Analyzing US Competition Flights
On Monday, March 12, 2012 2:45:55 PM UTC-4, Bill D wrote:
I totally agree with Sean. Technology is unstoppable. Anything
imaginable will find it's way into cockpits - if pilots want it
there. One suspects some of the resistance to tech is that is it
seems easier to ban it than learn to use it correctly. Learn to live
with it.
Bill,
I respectfully disagree. If you take that tack (word chosen intentionally), then technological determinism prevails. As a "technologist" by trade, I'm extremely wary of letting technology drive "requirements"; I've seen too many clients seduced by the latest-and-greatest without fully understanding the implications. The first step in any discussion of competition is to decide what it is we want to measure, then seek to allow or limit technology as required to meet those broadly-stated goals.
I've been in soaring competition for "only" about 25 years, so I'm still a rookie by some standards. But, if you look at what it took to win when I first started in the sport, key skills included:
- Navigation (reading maps, dead reckoning, etc.)
- Final glide management (wiz wheels, rules-of-thumb)
- Situational awareness (as distinct from pure navigation - involved lots of pre-study of topo maps)
- Turnpoint photography
- Start gate flying (diving the gate)
- Stick and rudder (especially gaggling, efficient climbing)
- Group flying (leveraging the pack, finding a good working group)

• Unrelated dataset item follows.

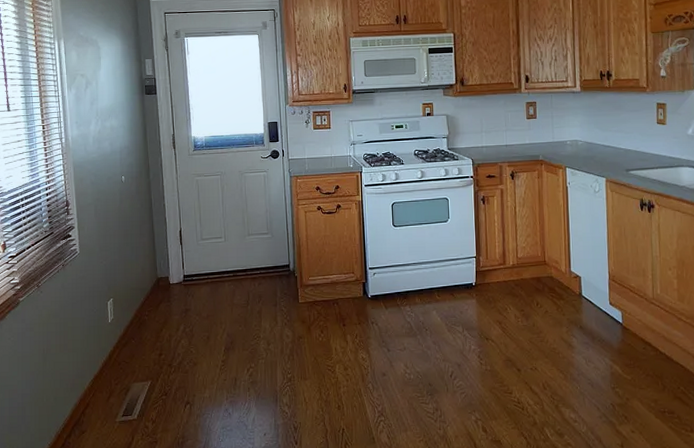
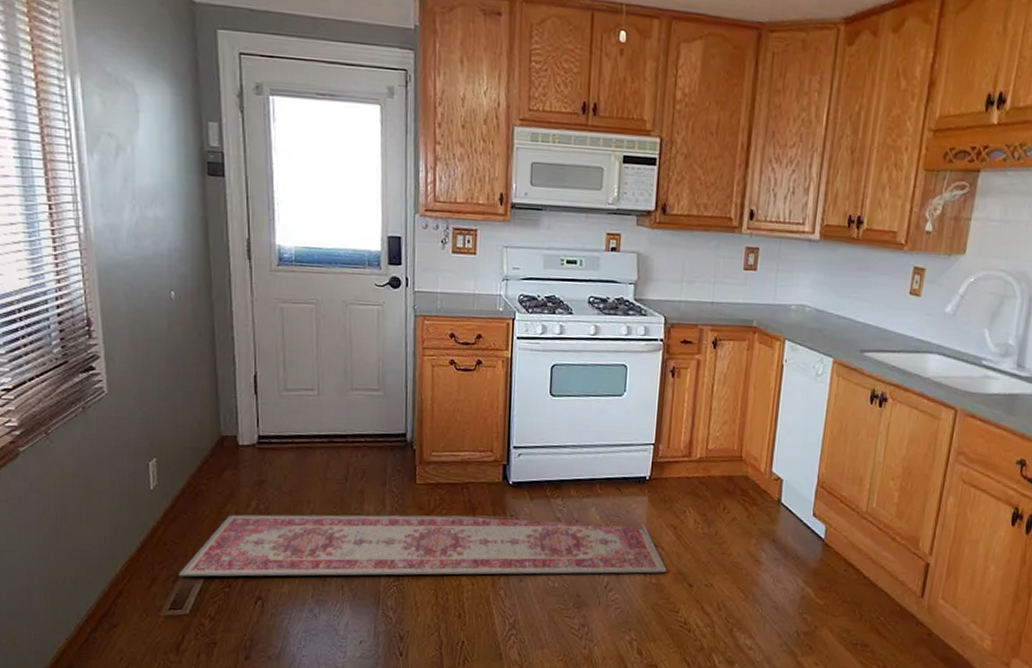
rug: none [129,321,498,388] -> present [178,514,667,577]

- Reading the micro and macro weather picture
- Risk/reward management
- Lots of other stuff
So, over the years, especially with the introduction of GPS, the skill list shifted. The first 5 items on the list above are gone or largely so. Sure, many core skills remain relevant. And new rules and new task types (especially TATs) introduced some additional skill requirements. I think most people agree that, on balance, GPS has been a tremendous boon to the sport.. But, it also (in my opinion) compressed the remaining skill differential just a bit. For example, it was very possible to win (or lose) a competition in the early 1990s based on being a better (or worse) navigator or final glide calculator. On balance, the new technology of GPS has made it easier on guys/gals who weren't very good with that stuff.
So, if we think this through to its logical extreme, eliminating things like ability to read the weather based only on what's visible outside the canopy based on knowledge/experience means removing another item from the required skill bucket. In and of itself, it's not a big deal. But add thermal sensing or "hawk detectors" or any one of a number of other forseeable technological advances, and what are we left with? At some point, the race is reduced to who is willing to take the largest risks on an otherwise completely level playing field, I have to wonder whether we will have achieved what we want? Did all of these things we lobbied for in the name of "safety" actually have the opposite effect?
For good examples of managing technology in competition, we need only look at certain 1 design sailing classes for guidance. I campaigned for years in Lightnings, a wonderful little boat with a nice, tight definition of what is (and what isn't) allowed. For example, hulls are either wood or conventional glass over wood; no carbon fiber or honeycomb (even though either of these would be much "better". Similarly, sails are restricted from using many of the newest and "best" materials. And masts are positively archaic, what with being limited to aluminum or (gasp) wood.
So, in true Management Consulting fashion, I'd conclude that the first step is to lay out a strategy for what sailplane racing is supposed to be about at its essence. Once those principles are fully fleshed out, then the rules and regulations regarding technology follow. Not vice versa.